Une hygiène de vie borderline, des punchlines bien senties, un look à faire vibrer le cœur des filles et, surtout, un talent fou : George Best cumule tous les archétypes de la rock-star, celle qui fait vibrer les kids et les adultes, celle qui se fiche des conventions et des bonnes manières, celle qui semble ouverte aux rencontres les plus folles. Comme lorsqu’il accepte en 1987 de donner son nom au premier album de The Wedding Present, un petit groupe d’indie-rock de Leeds alors totalement inconnu. Tête pensante de ce quatuor de jeunes blancs-becs comme il en existait des dizaines en Angleterre au cours des décennies 1970 et 1980, David Gedge rembobine : « Je suis né en 1960, j’ai donc grandi avec George Best. En plus, c’était la star incontestable de mon équipe favorite, Manchester United. Il symbolisait tous les rêves que je pouvais avoir : on le comparaît aux Beatles, sa copine avait été nommée Miss Monde et il avait constamment l’air cool avec ses cheveux longs et son look parfois classe, parfois mauvais garçon. C’était un rebelle, une personnalité controversée, pas du tout portée sur l’establishment. Forcément, ça fait rêver quand on est ado. »
« C’est un honneur d’être associé à un tel personnage »

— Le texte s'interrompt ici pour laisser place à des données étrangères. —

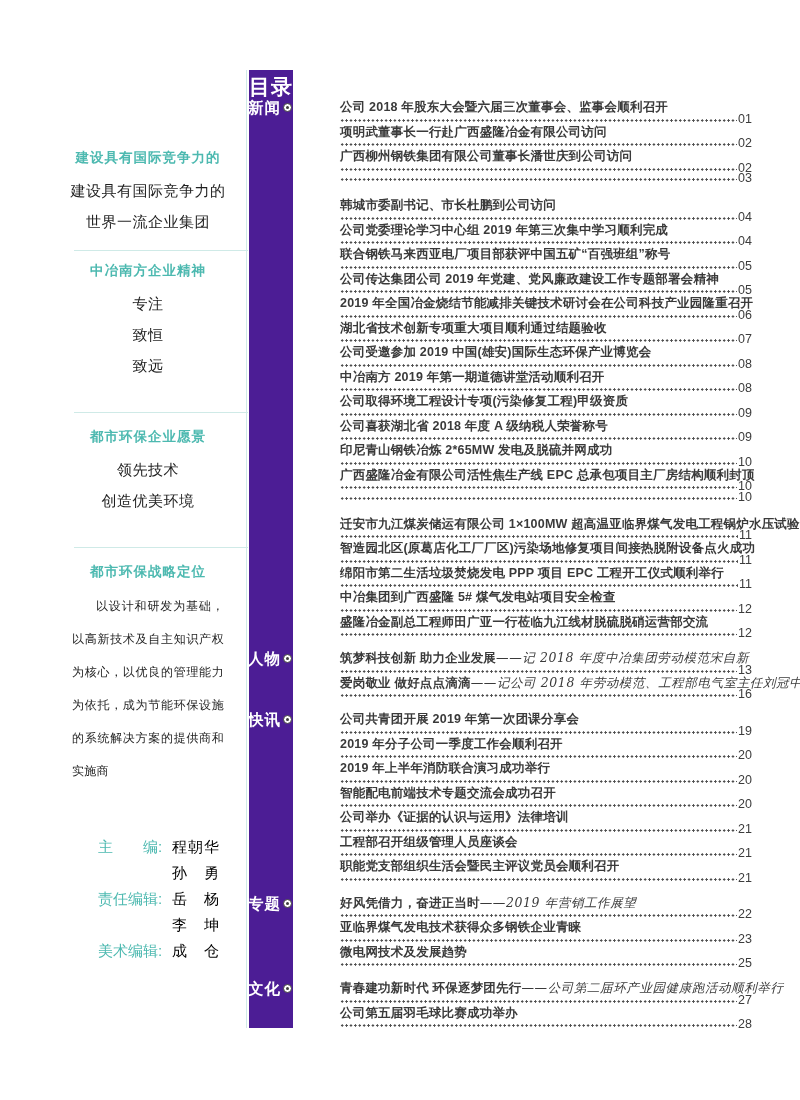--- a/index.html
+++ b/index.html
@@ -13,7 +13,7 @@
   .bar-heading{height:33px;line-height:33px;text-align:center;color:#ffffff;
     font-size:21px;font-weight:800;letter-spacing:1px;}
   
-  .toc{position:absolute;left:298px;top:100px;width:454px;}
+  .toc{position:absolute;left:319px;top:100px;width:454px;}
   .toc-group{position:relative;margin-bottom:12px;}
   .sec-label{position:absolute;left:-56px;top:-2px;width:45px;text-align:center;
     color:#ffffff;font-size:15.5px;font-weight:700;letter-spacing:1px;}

Par conséquent, lorsqu’il s’agit de donner un nom au premier forfait de son groupe, David a une idée. Il a alors 27 piges, George Best a coupé les ponts avec le foot depuis quatre ans, mais l’évidence s’impose : « Il a tellement alimenté mon imaginaire que ça me semblait être un super nom d’album. » L’idée d’utiliser une image du footballeur comme artwork commence à émerger également : « Quelque temps avant nous, on savait que les Smiths avaient eu la même idée et n’avaient pas réussi à la réaliser, mais on a quand même tenté d’entrer en contact avec une agence de photographies sportifs. Sans avoir de réels arguments à leur soumettre, sinon notre passion pour le bonhomme, l’agence a accepté de nous rencontrer et nous a proposé plusieurs photos. Celle que l’on a finalement retenue semblait tellement parfaite, presque iconique. Je pense d’ailleurs que c’est la meilleure idée que l’on pouvait avoir à ce moment-là. Aujourd’hui encore, les gens se souviennent de nous grâce à cette photo. » David Gledge marque une pause, et reprend : « Lorsque l’album est sorti le 12 octobre 1987, le NME nous a accusés de nous être associés pour toujours au nom de George Best. Ce que les médias ne comprenaient, c’est que c’était complètement notre intention. Pour moi, c’est un honneur d’être associé à un tel personnage. »
Une rencontre à Londres
Si David Gledge est aussi fier, ce n’est pas seulement parce qu’il a réussi son coup ou parce que des milliers de personnes ont cru en 1987 que George Best avait enregistré un album nommé The Wedding Present, « ce qui nous a beaucoup servi en matière de popularité et disques vendus » . Non, si l’Anglais, qui a rejoué l’entièreté de cet album lors d’une tournée mondiale en 2007, est aussi ému de revenir sur cette époque, c’est aussi parce qu’il a eu la chance de rencontrer son idole. Lui qui ne l’avait vu jouer qu’une fois lors d’un match à Old Trafford à la fin des années 1960, lui qui regrette les conditions quelque peu déplorables dans lesquelles Best a terminé sa vie, confessant que « c’est toujours triste de voir des gens que l’on admire sombrer dans un tel état » , considère aujourd’hui encore cette rencontre comme son meilleur souvenir footballistique. Une rencontre effectuée dans un contexte promotionel, certes, mais quand même : « Lorsqu’on a décidé du titre, on a appelé son attaché de presse parce que notre photographe voulait l’avoir pour nos photos promotionnelles. À notre grande joie, il a très vite accepté et on s’est rejoint à Londres pour faire quelques séances photos dans un hôtel. »
Quant à savoir si le label de l’époque, Reception, a dû payer le footballeur nord-irlandais pour une telle session, David Gledge avoue ne pas être courant. À dire vrai, il se fiche de comment les négociations ont pu se dérouler. Ce qu’il garde en mémoire, c’est ce moment « complètement fou ! On avait bien sûr l’impression qu’il ne vivait pas dans le même monde que nous, mais il était très amical. Et puis on partageait la même pièce que notre idole le temps d’un instant. Ça a été assez bref, mais on a eu le temps de parler football, et notamment de son recul par rapport à ce sport, qu’il savait pertinemment avoir chamboulé en refusant ses règles et sa discipline. Il avait sans doute conscience d’être différent de ses contemporains. » Avec regret, David Gledge confie qu’il aurait aimé entretenir cette relation sur le long terme. Malheureusement, il n’aura plus jamais de nouvelles. « On peut malgré tout s’en réjouir : on a approché de près une icône du XXe siècle, ce n’est pas donné à tout le monde. » Pas aux Smiths, en tout cas.